FN 5. The three instructions read:

1. "In order to prove a conspiracy the evidence must show not only that an agreement was entered into between two or more persons to do one or more unlawful acts, or to do one or more lawful acts by unlawful means; it must also show that the alleged conspirators believed that the act or acts were unlawful, or that the conspirators believed that unlawful means were to be used to accomplish lawful ends.

"An honest belief of an alleged conspirator that everything contemplated by the agreement was lawful precludes a finding that that person is a conspirator."

2. "An honest belief of an alleged conspirator that everything contemplated by the agreement was lawful precludes a finding that that person is a conspirator."

3. "An agreement between two or more persons to do an act that is actually in violation of a law is not a conspiracy to violate that law.

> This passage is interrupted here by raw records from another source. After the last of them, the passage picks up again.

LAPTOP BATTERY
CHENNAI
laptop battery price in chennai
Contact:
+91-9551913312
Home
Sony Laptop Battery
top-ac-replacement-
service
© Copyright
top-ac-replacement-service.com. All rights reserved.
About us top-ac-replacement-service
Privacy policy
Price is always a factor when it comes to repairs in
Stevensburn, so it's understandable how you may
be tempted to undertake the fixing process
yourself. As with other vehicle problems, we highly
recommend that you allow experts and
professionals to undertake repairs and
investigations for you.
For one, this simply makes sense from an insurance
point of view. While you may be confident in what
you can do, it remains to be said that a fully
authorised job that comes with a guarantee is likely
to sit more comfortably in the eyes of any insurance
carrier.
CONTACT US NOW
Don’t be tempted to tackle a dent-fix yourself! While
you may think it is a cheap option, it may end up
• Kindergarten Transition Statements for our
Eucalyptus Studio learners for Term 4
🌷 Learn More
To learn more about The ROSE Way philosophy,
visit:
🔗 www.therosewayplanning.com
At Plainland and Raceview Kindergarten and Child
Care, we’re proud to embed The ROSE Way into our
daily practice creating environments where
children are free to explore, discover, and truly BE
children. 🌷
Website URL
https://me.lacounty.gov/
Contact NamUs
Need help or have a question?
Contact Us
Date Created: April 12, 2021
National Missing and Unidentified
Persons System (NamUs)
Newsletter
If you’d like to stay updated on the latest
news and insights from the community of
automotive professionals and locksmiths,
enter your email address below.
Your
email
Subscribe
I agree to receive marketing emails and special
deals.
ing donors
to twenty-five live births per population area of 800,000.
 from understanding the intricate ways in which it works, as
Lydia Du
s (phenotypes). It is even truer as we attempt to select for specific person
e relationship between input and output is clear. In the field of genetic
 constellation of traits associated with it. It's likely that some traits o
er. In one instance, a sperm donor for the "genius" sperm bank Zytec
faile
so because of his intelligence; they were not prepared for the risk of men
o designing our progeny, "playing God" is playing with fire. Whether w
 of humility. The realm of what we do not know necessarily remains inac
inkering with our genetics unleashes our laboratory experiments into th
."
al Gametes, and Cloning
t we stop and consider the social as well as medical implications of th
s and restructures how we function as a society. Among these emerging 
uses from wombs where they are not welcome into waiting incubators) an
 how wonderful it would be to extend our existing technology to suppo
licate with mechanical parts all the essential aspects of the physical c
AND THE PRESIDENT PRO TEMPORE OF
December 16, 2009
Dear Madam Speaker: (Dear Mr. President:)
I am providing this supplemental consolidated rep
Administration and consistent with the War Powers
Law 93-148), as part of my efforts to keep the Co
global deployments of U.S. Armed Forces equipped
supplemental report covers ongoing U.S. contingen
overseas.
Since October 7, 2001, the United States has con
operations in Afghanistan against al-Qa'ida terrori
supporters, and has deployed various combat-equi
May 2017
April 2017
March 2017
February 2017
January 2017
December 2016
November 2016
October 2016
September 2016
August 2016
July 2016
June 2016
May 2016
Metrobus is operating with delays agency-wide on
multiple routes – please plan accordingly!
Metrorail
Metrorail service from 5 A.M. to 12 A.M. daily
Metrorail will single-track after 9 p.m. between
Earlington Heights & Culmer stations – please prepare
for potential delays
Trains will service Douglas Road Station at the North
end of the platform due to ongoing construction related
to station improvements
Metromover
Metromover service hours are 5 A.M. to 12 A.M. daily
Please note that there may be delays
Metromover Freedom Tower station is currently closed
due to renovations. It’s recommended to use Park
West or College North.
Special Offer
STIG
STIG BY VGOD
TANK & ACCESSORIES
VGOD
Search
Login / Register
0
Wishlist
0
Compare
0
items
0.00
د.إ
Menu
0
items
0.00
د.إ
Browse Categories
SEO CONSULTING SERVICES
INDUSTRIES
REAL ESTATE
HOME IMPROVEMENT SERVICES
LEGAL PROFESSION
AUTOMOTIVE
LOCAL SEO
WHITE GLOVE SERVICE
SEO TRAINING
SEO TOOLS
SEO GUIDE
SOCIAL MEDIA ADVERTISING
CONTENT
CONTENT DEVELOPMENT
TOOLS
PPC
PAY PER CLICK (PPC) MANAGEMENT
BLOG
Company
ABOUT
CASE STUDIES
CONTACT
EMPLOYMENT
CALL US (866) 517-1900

Before there can be a finding that a conspiracy to violate a law existed, it must be shown that two or more of the alleged conspirators knew that the act, or acts, agreed to be done was a violation of law.

"An honest belief of an alleged conspirator that the act agreed to be done were lawful precludes a finding that that alleged conspirator conspired to do an unlawful act."

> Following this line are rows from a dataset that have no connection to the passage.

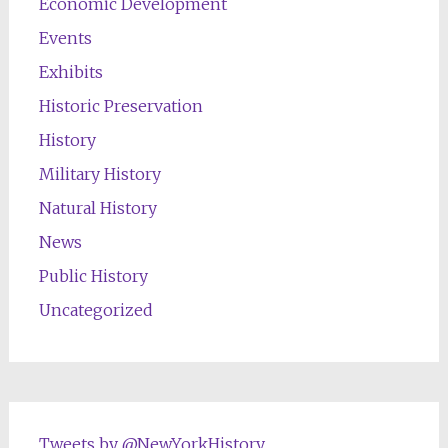
Economic Development
Events
Exhibits
Historic Preservation
History
Military History
Natural History
News
Public History
Uncategorized
Tweets by @NewYorkHistory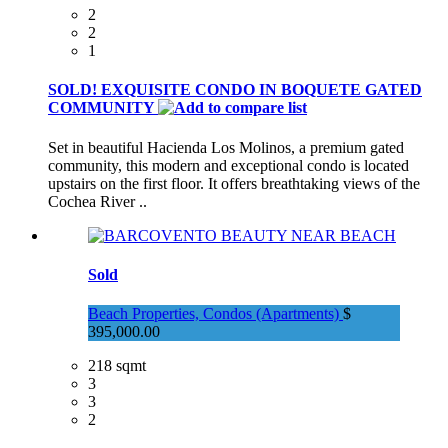
2
2
1
SOLD! EXQUISITE CONDO IN BOQUETE GATED
COMMUNITY
Set in beautiful Hacienda Los Molinos, a premium gated
community, this modern and exceptional condo is located
upstairs on the first floor. It offers breathtaking views of the
Cochea River ..
Sold
Beach Properties, Condos (Apartments)
$
395,000.00
218 sqmt
3
3
2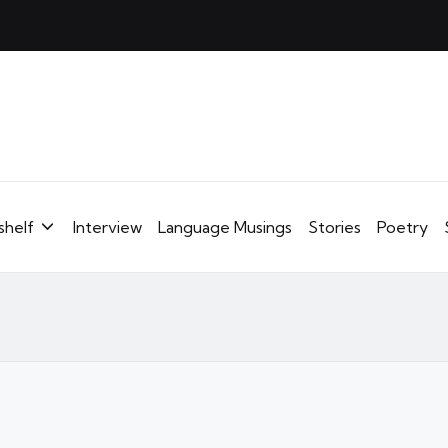
shelf
Interview
Language Musings
Stories
Poetry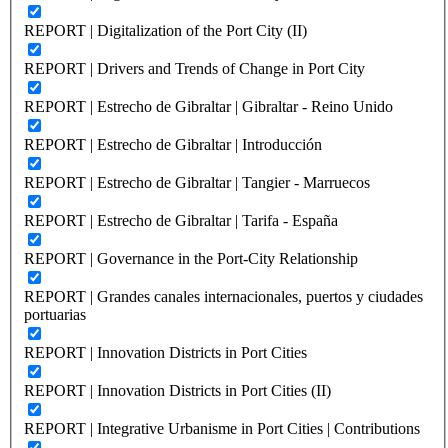
REPORT | Digitalization of the Port City (II)
REPORT | Drivers and Trends of Change in Port City
REPORT | Estrecho de Gibraltar | Gibraltar - Reino Unido
REPORT | Estrecho de Gibraltar | Introducción
REPORT | Estrecho de Gibraltar | Tangier - Marruecos
REPORT | Estrecho de Gibraltar | Tarifa - España
REPORT | Governance in the Port-City Relationship
REPORT | Grandes canales internacionales, puertos y ciudades
portuarias
REPORT | Innovation Districts in Port Cities
REPORT | Innovation Districts in Port Cities (II)
REPORT | Integrative Urbanisme in Port Cities | Contributions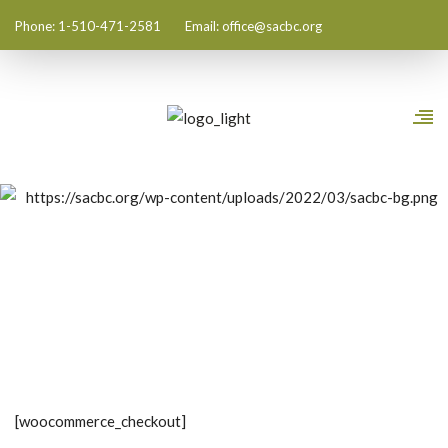
Phone: 1-510-471-2581
Email:
office@sacbc.org
Checkout
[woocommerce_checkout]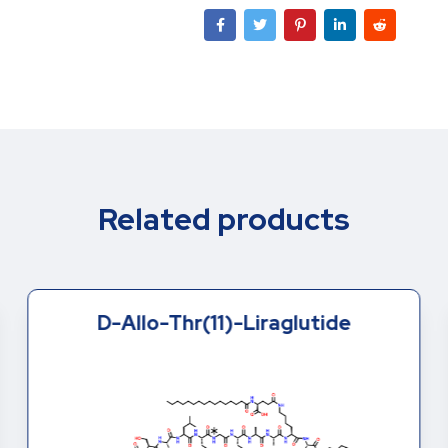
Related products
D-Allo-Thr(11)-Liraglutide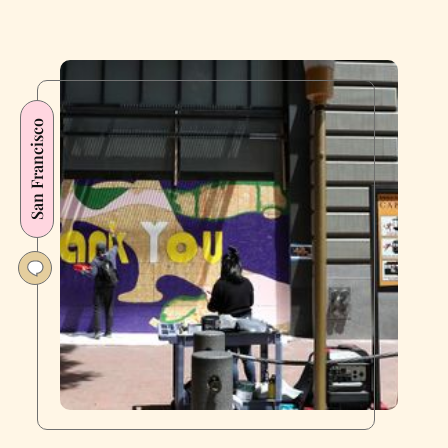
San Francisco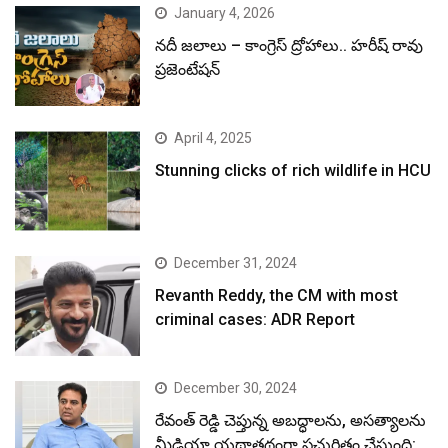
January 4, 2026
నదీ జలాలు – కాంగ్రెస్ ద్రోహాలు.. హరీష్ రావు
ప్రజెంటేషన్
April 4, 2025
Stunning clicks of rich wildlife in HCU
December 31, 2024
Revanth Reddy, the CM with most
criminal cases: ADR Report
December 30, 2024
రేవంత్ రెడ్డి చెప్తున్న అబద్ధాలను, అసత్యాలను
మీడియా యథాతథంగా ప్రచురితం చేస్తుంది: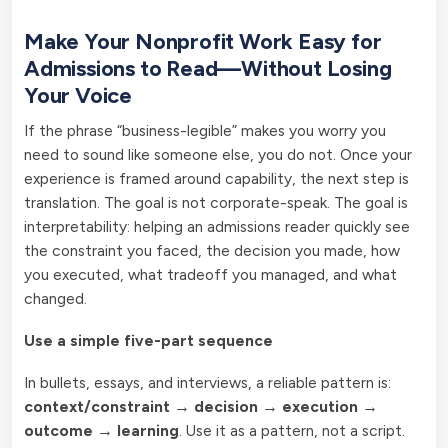
Make Your Nonprofit Work Easy for
Admissions to Read—Without Losing
Your Voice
If the phrase “business-legible” makes you worry you
need to sound like someone else, you do not. Once your
experience is framed around capability, the next step is
translation. The goal is not corporate-speak. The goal is
interpretability: helping an admissions reader quickly see
the constraint you faced, the decision you made, how
you executed, what tradeoff you managed, and what
changed.
Use a simple five-part sequence
In bullets, essays, and interviews, a reliable pattern is:
context/constraint → decision → execution →
outcome → learning
. Use it as a pattern, not a script.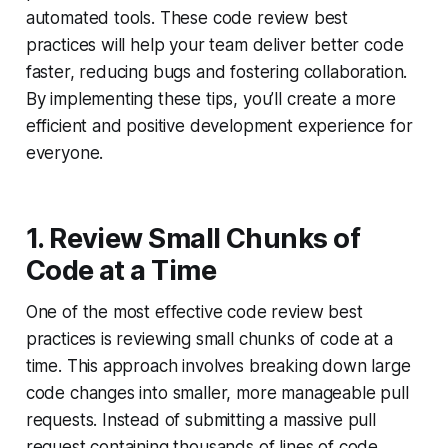
automated tools. These code review best
practices will help your team deliver better code
faster, reducing bugs and fostering collaboration.
By implementing these tips, you’ll create a more
efficient and positive development experience for
everyone.
1. Review Small Chunks of
Code at a Time
One of the most effective code review best
practices is reviewing small chunks of code at a
time. This approach involves breaking down large
code changes into smaller, more manageable pull
requests. Instead of submitting a massive pull
request containing thousands of lines of code,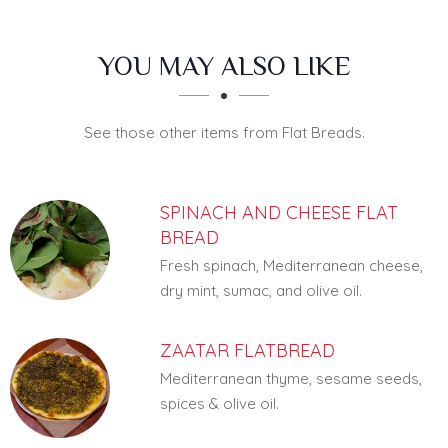
SECTION
SECTION
YOU MAY ALSO LIKE
See those other items from Flat Breads.
SPINACH AND CHEESE FLAT
BREAD
Fresh spinach, Mediterranean cheese,
dry mint, sumac, and olive oil.
ZAATAR FLATBREAD
Mediterranean thyme, sesame seeds,
spices & olive oil.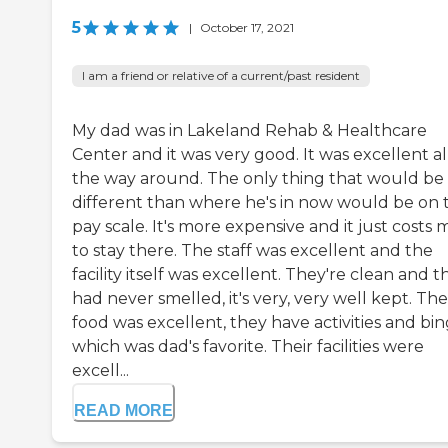
5
|
October 17, 2021
I am a friend or relative of a current/past resident
My dad was in Lakeland Rehab & Healthcare
Center and it was very good. It was excellent al
the way around. The only thing that would be
different than where he's in now would be on 
pay scale. It's more expensive and it just costs
to stay there. The staff was excellent and the
facility itself was excellent. They're clean and t
had never smelled, it's very, very well kept. The
food was excellent, they have activities and bi
which was dad's favorite. Their facilities were
excell...
READ MORE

FN 6. Also see C.I.T. Corporation v. United States, 9 Cir., 150 F.2d 85, 93; Pine v. United States, 5 Cir., 135 F.2d 353, 357, cert. den. 320 U.S. 740 [64 S. Ct. 40, 88 L. Ed. 439]; Pelz v. United States, 2 Cir., 54 F.2d 1001, 1005; Mitchell v. State, 248 Ala. 169 [27 So. 2d 36, 38].

FN 7. "A physician may prescribe for, furnish to or administer narcotics to his patient when the patient is suffering from a disease, ailment, injury or infirmities attended upon old age, other than narcotic addiction.

"The physician shall prescribe, furnish or administer narcotics only when in good faith he believes the disease, ailment, injury or infirmity requires such treatment, then physician shall prescribe, furnish or administer narcotics only in such quantity and for such length of time as are reasonably necessary."